┌────────

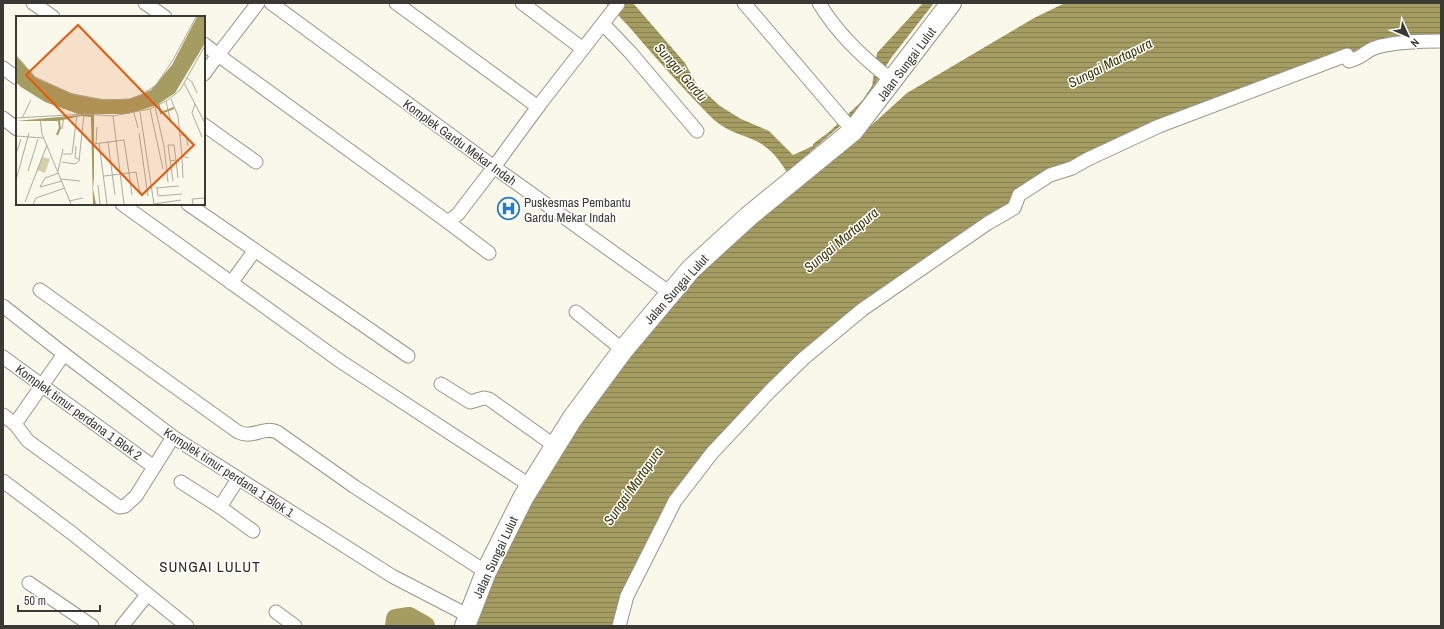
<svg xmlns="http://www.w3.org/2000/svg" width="1444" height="629" font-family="'Archivo Narrow',sans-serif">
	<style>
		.water { fill: url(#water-rules) }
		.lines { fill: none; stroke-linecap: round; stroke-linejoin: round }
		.river { stroke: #a59c61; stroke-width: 20 }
		.minor-casing { stroke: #98968a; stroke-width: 15 }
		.primary-casing { stroke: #98968a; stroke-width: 22 }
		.minor { stroke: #fff; stroke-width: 13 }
		.primary { stroke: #fff; stroke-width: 20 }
		.labels { text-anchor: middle; stroke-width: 3; stroke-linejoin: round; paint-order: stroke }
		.street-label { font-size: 13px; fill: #3a3934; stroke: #fff }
		.poi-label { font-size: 13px; fill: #3a3934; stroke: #fff; text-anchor: start }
		.water-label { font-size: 14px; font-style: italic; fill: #3d3604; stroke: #fff }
		.quarter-label { font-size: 15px; letter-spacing: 1px; fill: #2f2d23; stroke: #fff }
		.inset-river { fill: none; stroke: #a59c61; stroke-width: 2 }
		.inset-road { fill: none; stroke: #adaca1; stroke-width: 1 }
		.view { fill: #e8590c; fill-opacity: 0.15; stroke: #e8590c; stroke-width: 2 }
		.inset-edge { fill: none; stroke: #3a3934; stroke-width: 2 }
	</style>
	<defs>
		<pattern id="water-rules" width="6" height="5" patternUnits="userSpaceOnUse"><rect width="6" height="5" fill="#a59c61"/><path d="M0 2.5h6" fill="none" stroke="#878051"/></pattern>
	</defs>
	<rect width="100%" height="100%" fill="#faf8ea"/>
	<!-- water -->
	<path class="water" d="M 605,3 L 633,3 L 685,63 L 697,85 L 720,106 L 741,119 L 769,131 L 793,155 L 813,146 L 813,144 L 829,132 L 862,101 L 872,86 L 877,53 L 923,3 L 934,3 L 891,58 L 865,101 L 855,113 L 810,152 L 808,157 L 823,169 L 907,93 L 1034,18 L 1065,3 L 1441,3 L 1441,47 L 1373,45 L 1241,94 L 1064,173 L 862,305 L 691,476 L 616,626 L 474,626 L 516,520 L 588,404 L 727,242 L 797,189 C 787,172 775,149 756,141 C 741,134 726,131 713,119 C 694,100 675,79 657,59 C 640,40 625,20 605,3 Z"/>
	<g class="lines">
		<!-- river -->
		<polyline class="river" points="395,626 396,619 409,617 425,626"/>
		<defs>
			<g id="minor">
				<polyline points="33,3 53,17"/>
				<polyline points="145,3 165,17"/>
				<polyline points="258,3 218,55 448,222 458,214 494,167 540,104 618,4"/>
				<polyline points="271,3 494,167 670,293"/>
				<polyline points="396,3 538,107"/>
				<polyline points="522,3 583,49"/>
				<polyline points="744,3 853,131"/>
				<path d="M 819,3 C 838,35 864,59 893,81"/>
				<polyline points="603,24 630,52 697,131"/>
				<polyline points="204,44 218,55 204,74"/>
				<polyline points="3,68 17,78"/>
				<polyline points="3,118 17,129"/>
				<polyline points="204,125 256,162"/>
				<polyline points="122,204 340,361 531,486"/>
				<polyline points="188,204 408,356"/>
				<polyline points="448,222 489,253"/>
				<polyline points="231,283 255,250"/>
				<path d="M 40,290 L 238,432 C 254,439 262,426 277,432 L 355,487 L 486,572"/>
				<polyline points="3,306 64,354 173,437 392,576 469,616"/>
				<polyline points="576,312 623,350"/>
				<polyline points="3,357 154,467"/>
				<polyline points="441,384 470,402 484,398 489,399 555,446"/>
				<polyline points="3,415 15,424 64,354"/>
				<polyline points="15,424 28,441 119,507 125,506 136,496 173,437"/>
				<polyline points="3,481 73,534 187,626"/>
				<polyline points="181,482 220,507 253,531"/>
				<polyline points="220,507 238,479"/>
				<polyline points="29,583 92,626"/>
				<polyline points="276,612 295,626"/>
				<polyline points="122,626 147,595"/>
				<path d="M 619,626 L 627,596 L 675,501 L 712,453 L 770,391 L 804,358 L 863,309 L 988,223 L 1014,208 L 1019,195 L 1050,175 L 1072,168 L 1088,159 L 1159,126 L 1347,55 L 1349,61 C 1362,57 1360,56 1370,50 C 1384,42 1425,41 1441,41"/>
			</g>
			<polyline id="primary" points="465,626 486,572 523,498 572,419 623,350 691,269 749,216 853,131 951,3"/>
		</defs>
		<!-- minor casing -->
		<use href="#minor" class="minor-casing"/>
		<!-- primary casing -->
		<use href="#primary" class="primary-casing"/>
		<!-- minor -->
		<use href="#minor" class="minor"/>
		<!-- primary -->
		<use href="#primary" class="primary"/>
	</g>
	<!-- icons -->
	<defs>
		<symbol id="hospital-ring" viewBox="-11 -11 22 22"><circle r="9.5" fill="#fff" stroke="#257bc9" stroke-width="1.5"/><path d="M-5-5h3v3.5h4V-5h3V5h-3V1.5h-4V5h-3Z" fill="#257bc9"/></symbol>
	</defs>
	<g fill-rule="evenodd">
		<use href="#hospital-ring" x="496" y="196" width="25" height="25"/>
	</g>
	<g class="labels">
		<!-- street labels -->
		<g class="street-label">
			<text transform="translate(906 64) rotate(-53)" y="5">Jalan Sungai Lulut</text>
			<text transform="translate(460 142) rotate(36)" y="5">Komplek Gardu Mekar Indah</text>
			<text transform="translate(676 289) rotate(-48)" y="5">Jalan Sungai Lulut</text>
			<text transform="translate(79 412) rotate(36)" y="5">Komplek timur perdana 1 Blok 2</text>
			<text transform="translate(229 472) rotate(33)" y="5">Komplek timur perdana 1 Blok 1</text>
			<text transform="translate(495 557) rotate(-65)" y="5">Jalan Sungai Lulut</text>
		</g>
		<!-- poi labels -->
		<g class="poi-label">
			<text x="524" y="207">Puskesmas Pembantu<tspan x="524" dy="15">Gardu Mekar Indah</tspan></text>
		</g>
		<!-- water labels -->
		<g class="water-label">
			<text transform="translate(1110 63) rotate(-27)" y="5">Sungai Martapura</text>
			<text transform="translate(681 72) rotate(49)" y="5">Sungai Gardu</text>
			<text transform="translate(841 240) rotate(-40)" y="5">Sungai Martapura</text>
			<text transform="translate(633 486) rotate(-55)" y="5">Sungai Martapura</text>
		</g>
		<!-- quarter labels -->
		<g class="quarter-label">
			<text x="210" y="572">SUNGAI LULUT</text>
		</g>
	</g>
	<!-- overview -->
	<g transform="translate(16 16)">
		<rect width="189" height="189" fill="#faf8ea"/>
		<path d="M 26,141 L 34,143 L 29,157 L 21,154 Z" fill="#d6d0aa"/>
		<path d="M 181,1 L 189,1 L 189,27 L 159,77 L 141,89 L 112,98 L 78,98 L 78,161 L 77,173 L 80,188 L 77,188 L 75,101 L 65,100 L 42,105 L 0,105 L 65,99 L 29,86 L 5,71 L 0,66 L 0,40 L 20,62 L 55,77 L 82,83 L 114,83 L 135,74 L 156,49 Z" fill="#a59c61"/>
		<path class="inset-river" d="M 142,87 L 145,97 L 158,92M 41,119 L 44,112 L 43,105"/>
		<path class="inset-road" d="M 0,39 L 19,61 L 56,78 L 89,84 L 113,83 L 125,79 L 140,69 L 157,44 L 180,1M 171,62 L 176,66 L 181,77M 168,67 L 189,107M 155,83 L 162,100 L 166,140 L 172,142M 150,85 L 155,107M 179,88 L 176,97 L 186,121M 139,91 L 148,130 L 152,166M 134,93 L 147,153M 124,96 L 138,188 L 165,184M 118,97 L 122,112M 97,100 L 108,188M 0,102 L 68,98 L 97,100 L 134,93 L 152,84 L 164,74 L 189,30M 6,102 L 15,84M 24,102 L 26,118 L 55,188M 46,113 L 48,100M 123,117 L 132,180M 163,119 L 170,119 L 172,130M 0,120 L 28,122M 92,126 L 99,179M 80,127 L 81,111M 83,127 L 91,188M 77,128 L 108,124 L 113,157 L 88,160M 152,129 L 157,165M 152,129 L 158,129 L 160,144M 60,130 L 59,142 L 63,143M 0,138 L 5,123M 47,138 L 56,138 L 61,99M 166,141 L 167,162M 154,145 L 160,144 L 162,162M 46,146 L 59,148 L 63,145 L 68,98M 12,155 L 22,123M 42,155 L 47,133M 45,163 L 64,165M 0,164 L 13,117M 82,169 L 84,188M 24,171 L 29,162 L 43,157M 24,171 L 46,165M 140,172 L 163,170M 141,172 L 142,180 L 166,178M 116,179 L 113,157 L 120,156 L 124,178M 53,185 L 67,182M 9,186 L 31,129M 17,188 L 20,182 L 49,172M 177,188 L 176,183 L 189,182"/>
		<path class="view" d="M 62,9 L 178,129 L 126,179 L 10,59 Z"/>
		<rect width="189" height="189" class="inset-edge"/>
	</g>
	<!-- border -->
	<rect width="1444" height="629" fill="none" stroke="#3a3934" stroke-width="8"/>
	<!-- north arrow -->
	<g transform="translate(1408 36) rotate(134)" stroke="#ffffff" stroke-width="3" paint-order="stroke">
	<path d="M0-3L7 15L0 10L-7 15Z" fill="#3a3934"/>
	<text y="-6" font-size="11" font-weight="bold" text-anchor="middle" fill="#3a3934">N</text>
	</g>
	<!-- scale -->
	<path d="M18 605v6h82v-6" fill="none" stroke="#3a3934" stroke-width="2"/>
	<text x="24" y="605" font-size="12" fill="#3a3934" stroke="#ffffff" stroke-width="3" paint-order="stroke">50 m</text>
</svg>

└────────

* [WHAT IS REQUIRED] Scanning the data above, copy out every line where "lines" is found.

* [OUTPUT BELOW]
		.lines { fill: none; stroke-linecap: round; stroke-linejoin: round }
	<g class="lines">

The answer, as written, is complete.